*** Block opens ***

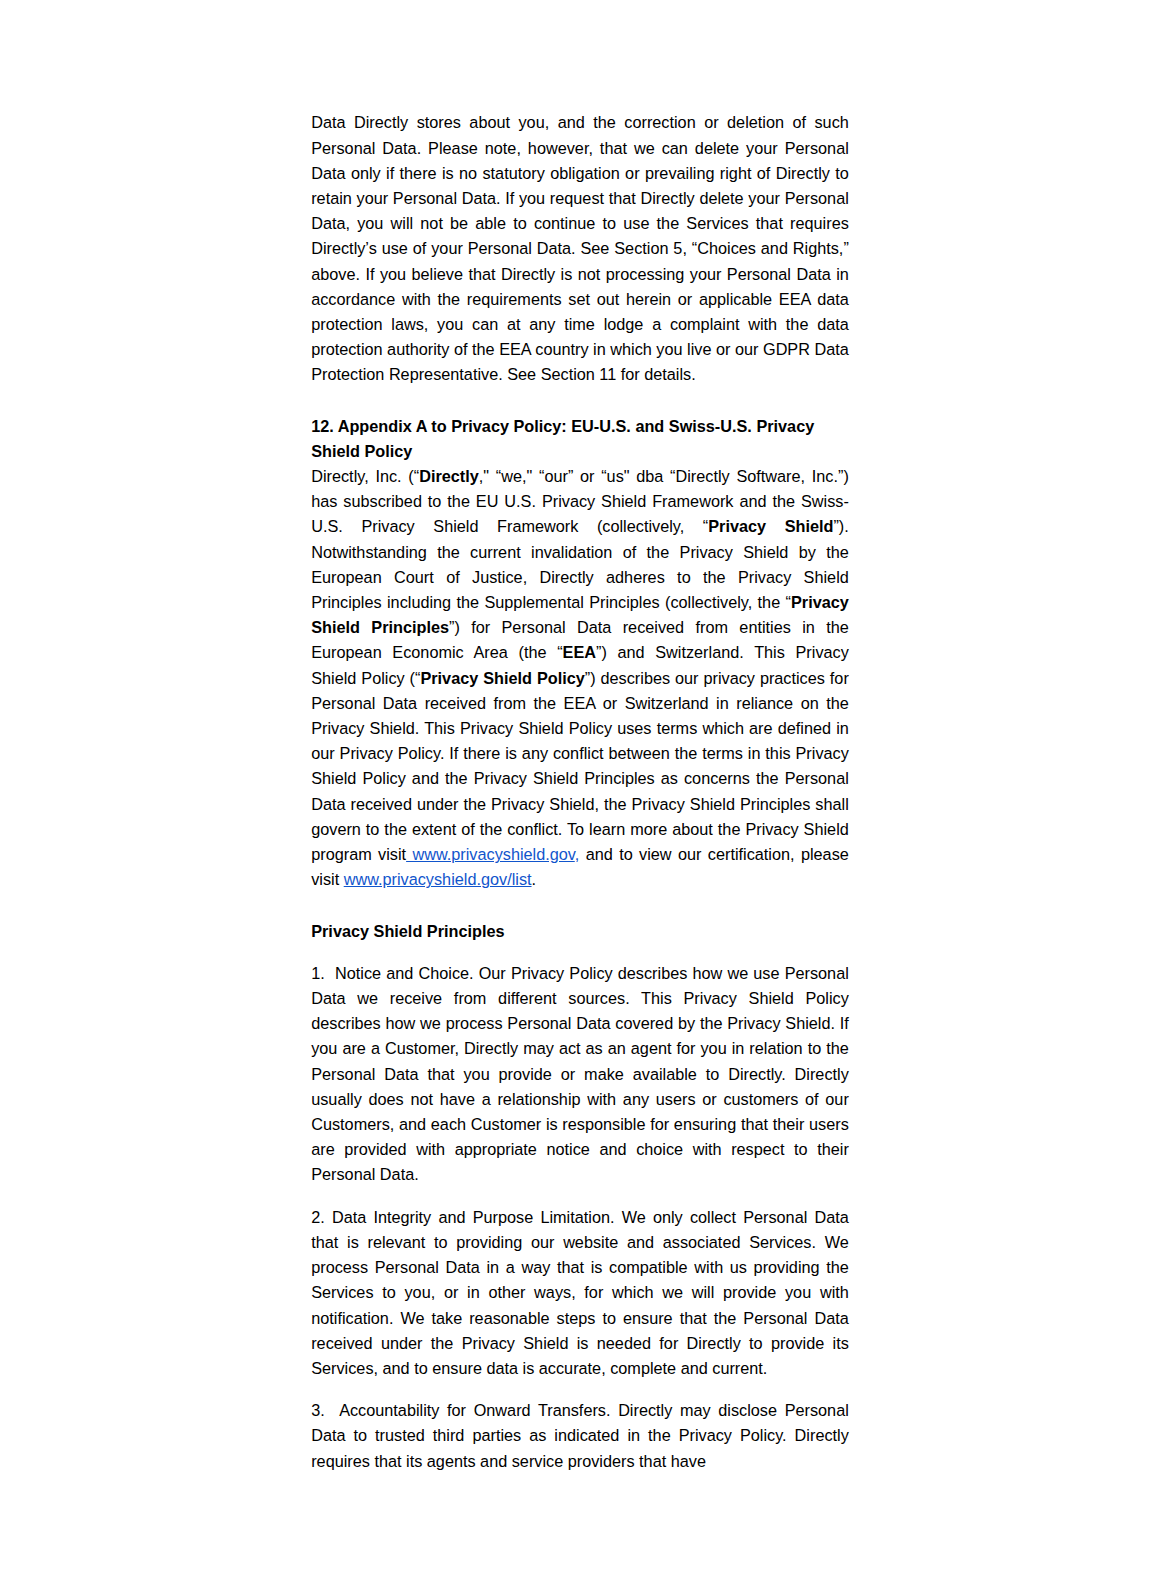Data Directly stores about you, and the correction or deletion of such Personal Data. Please note, however, that we can delete your Personal Data only if there is no statutory obligation or prevailing right of Directly to retain your Personal Data. If you request that Directly delete your Personal Data, you will not be able to continue to use the Services that requires Directly’s use of your Personal Data. See Section 5, “Choices and Rights,” above. If you believe that Directly is not processing your Personal Data in accordance with the requirements set out herein or applicable EEA data protection laws, you can at any time lodge a complaint with the data protection authority of the EEA country in which you live or our GDPR Data Protection Representative. See Section 11 for details.
12. Appendix A to Privacy Policy: EU-U.S. and Swiss-U.S. Privacy Shield Policy
Directly, Inc. (“Directly," “we," “our” or “us" dba “Directly Software, Inc.”) has subscribed to the EU U.S. Privacy Shield Framework and the Swiss-U.S. Privacy Shield Framework (collectively, “Privacy Shield”). Notwithstanding the current invalidation of the Privacy Shield by the European Court of Justice, Directly adheres to the Privacy Shield Principles including the Supplemental Principles (collectively, the “Privacy Shield Principles”) for Personal Data received from entities in the European Economic Area (the “EEA”) and Switzerland. This Privacy Shield Policy (“Privacy Shield Policy”) describes our privacy practices for Personal Data received from the EEA or Switzerland in reliance on the Privacy Shield. This Privacy Shield Policy uses terms which are defined in our Privacy Policy. If there is any conflict between the terms in this Privacy Shield Policy and the Privacy Shield Principles as concerns the Personal Data received under the Privacy Shield, the Privacy Shield Principles shall govern to the extent of the conflict. To learn more about the Privacy Shield program visit www.privacyshield.gov, and to view our certification, please visit www.privacyshield.gov/list.
Privacy Shield Principles
1. Notice and Choice. Our Privacy Policy describes how we use Personal Data we receive from different sources. This Privacy Shield Policy describes how we process Personal Data covered by the Privacy Shield. If you are a Customer, Directly may act as an agent for you in relation to the Personal Data that you provide or make available to Directly. Directly usually does not have a relationship with any users or customers of our Customers, and each Customer is responsible for ensuring that their users are provided with appropriate notice and choice with respect to their Personal Data.
2. Data Integrity and Purpose Limitation. We only collect Personal Data that is relevant to providing our website and associated Services. We process Personal Data in a way that is compatible with us providing the Services to you, or in other ways, for which we will provide you with notification. We take reasonable steps to ensure that the Personal Data received under the Privacy Shield is needed for Directly to provide its Services, and to ensure data is accurate, complete and current.
3. Accountability for Onward Transfers. Directly may disclose Personal Data to trusted third parties as indicated in the Privacy Policy. Directly requires that its agents and service providers that have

*** Block closes ***

→ Problem to solve
Output each record above exactly as written. Skip any pictures.

→ Solved problem
Data Directly stores about you, and the correction or deletion of such Personal Data. Please note, however, that we can delete your Personal Data only if there is no statutory obligation or prevailing right of Directly to retain your Personal Data. If you request that Directly delete your Personal Data, you will not be able to continue to use the Services that requires Directly’s use of your Personal Data. See Section 5, “Choices and Rights,” above. If you believe that Directly is not processing your Personal Data in accordance with the requirements set out herein or applicable EEA data protection laws, you can at any time lodge a complaint with the data protection authority of the EEA country in which you live or our GDPR Data Protection Representative. See Section 11 for details.
12. Appendix A to Privacy Policy: EU-U.S. and Swiss-U.S. Privacy Shield Policy
Directly, Inc. (“Directly," “we," “our” or “us" dba “Directly Software, Inc.”) has subscribed to the EU U.S. Privacy Shield Framework and the Swiss-U.S. Privacy Shield Framework (collectively, “Privacy Shield”). Notwithstanding the current invalidation of the Privacy Shield by the European Court of Justice, Directly adheres to the Privacy Shield Principles including the Supplemental Principles (collectively, the “Privacy Shield Principles”) for Personal Data received from entities in the European Economic Area (the “EEA”) and Switzerland. This Privacy Shield Policy (“Privacy Shield Policy”) describes our privacy practices for Personal Data received from the EEA or Switzerland in reliance on the Privacy Shield. This Privacy Shield Policy uses terms which are defined in our Privacy Policy. If there is any conflict between the terms in this Privacy Shield Policy and the Privacy Shield Principles as concerns the Personal Data received under the Privacy Shield, the Privacy Shield Principles shall govern to the extent of the conflict. To learn more about the Privacy Shield program visit www.privacyshield.gov, and to view our certification, please visit www.privacyshield.gov/list.
Privacy Shield Principles
1. Notice and Choice. Our Privacy Policy describes how we use Personal Data we receive from different sources. This Privacy Shield Policy describes how we process Personal Data covered by the Privacy Shield. If you are a Customer, Directly may act as an agent for you in relation to the Personal Data that you provide or make available to Directly. Directly usually does not have a relationship with any users or customers of our Customers, and each Customer is responsible for ensuring that their users are provided with appropriate notice and choice with respect to their Personal Data.
2. Data Integrity and Purpose Limitation. We only collect Personal Data that is relevant to providing our website and associated Services. We process Personal Data in a way that is compatible with us providing the Services to you, or in other ways, for which we will provide you with notification. We take reasonable steps to ensure that the Personal Data received under the Privacy Shield is needed for Directly to provide its Services, and to ensure data is accurate, complete and current.
3. Accountability for Onward Transfers. Directly may disclose Personal Data to trusted third parties as indicated in the Privacy Policy. Directly requires that its agents and service providers that have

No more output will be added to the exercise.